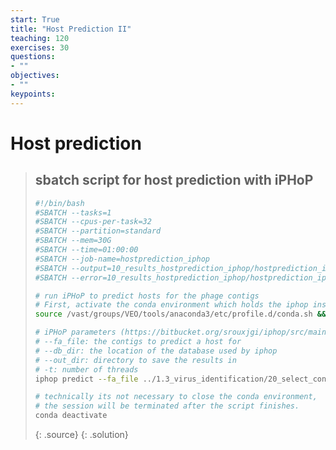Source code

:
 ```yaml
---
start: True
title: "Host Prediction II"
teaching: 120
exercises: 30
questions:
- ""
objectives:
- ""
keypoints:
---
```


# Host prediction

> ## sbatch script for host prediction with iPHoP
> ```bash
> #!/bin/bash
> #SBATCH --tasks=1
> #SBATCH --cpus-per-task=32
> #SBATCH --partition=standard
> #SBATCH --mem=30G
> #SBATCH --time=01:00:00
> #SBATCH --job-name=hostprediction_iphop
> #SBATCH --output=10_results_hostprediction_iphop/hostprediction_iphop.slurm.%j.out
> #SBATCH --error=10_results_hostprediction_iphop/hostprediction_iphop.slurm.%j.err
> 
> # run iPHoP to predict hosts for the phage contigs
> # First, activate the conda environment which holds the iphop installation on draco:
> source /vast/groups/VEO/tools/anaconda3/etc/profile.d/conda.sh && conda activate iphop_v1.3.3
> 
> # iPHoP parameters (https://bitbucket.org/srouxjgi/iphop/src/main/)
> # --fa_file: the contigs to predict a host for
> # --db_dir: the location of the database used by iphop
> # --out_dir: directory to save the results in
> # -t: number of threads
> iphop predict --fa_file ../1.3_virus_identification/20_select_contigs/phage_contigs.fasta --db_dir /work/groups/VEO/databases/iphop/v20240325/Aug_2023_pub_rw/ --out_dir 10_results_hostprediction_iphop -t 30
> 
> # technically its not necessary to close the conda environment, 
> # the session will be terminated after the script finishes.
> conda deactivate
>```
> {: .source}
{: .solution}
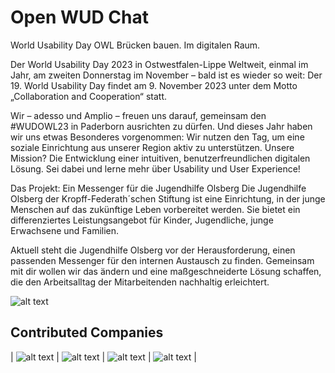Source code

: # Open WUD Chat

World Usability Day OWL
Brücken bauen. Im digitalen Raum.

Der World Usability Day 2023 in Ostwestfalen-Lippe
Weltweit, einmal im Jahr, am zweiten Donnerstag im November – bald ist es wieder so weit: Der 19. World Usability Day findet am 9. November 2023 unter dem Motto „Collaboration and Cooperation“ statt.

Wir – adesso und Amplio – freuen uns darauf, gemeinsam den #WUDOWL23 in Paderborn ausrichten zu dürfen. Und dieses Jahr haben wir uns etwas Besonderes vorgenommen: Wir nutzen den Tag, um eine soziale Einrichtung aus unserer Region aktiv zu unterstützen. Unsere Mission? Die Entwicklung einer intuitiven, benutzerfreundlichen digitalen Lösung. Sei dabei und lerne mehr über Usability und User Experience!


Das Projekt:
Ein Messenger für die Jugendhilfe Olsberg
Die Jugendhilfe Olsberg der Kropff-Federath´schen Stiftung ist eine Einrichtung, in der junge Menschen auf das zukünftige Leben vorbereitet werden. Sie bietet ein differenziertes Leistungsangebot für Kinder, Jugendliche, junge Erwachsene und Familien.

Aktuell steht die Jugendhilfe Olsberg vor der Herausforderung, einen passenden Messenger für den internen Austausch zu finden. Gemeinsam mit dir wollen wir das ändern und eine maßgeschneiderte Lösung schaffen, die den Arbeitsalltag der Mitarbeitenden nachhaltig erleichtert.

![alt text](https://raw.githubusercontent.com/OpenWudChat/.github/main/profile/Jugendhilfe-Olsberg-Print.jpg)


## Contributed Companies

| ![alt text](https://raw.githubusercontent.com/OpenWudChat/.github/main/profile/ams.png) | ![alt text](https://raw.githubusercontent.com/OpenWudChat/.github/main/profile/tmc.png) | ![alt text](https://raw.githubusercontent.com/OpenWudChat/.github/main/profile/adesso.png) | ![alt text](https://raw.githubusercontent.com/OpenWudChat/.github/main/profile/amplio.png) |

....................

**WHAT IS NEEDED**
Above are the records. Print exactly, and only, the lines from the line with "Der World Usability" to the line with "Ein Messenger für die Jugendhilfe Olsberg", both inclusive.

**TASK OUTPUT**
Der World Usability Day 2023 in Ostwestfalen-Lippe
Weltweit, einmal im Jahr, am zweiten Donnerstag im November – bald ist es wieder so weit: Der 19. World Usability Day findet am 9. November 2023 unter dem Motto „Collaboration and Cooperation“ statt.

Wir – adesso und Amplio – freuen uns darauf, gemeinsam den #WUDOWL23 in Paderborn ausrichten zu dürfen. Und dieses Jahr haben wir uns etwas Besonderes vorgenommen: Wir nutzen den Tag, um eine soziale Einrichtung aus unserer Region aktiv zu unterstützen. Unsere Mission? Die Entwicklung einer intuitiven, benutzerfreundlichen digitalen Lösung. Sei dabei und lerne mehr über Usability und User Experience!


Das Projekt:
Ein Messenger für die Jugendhilfe Olsberg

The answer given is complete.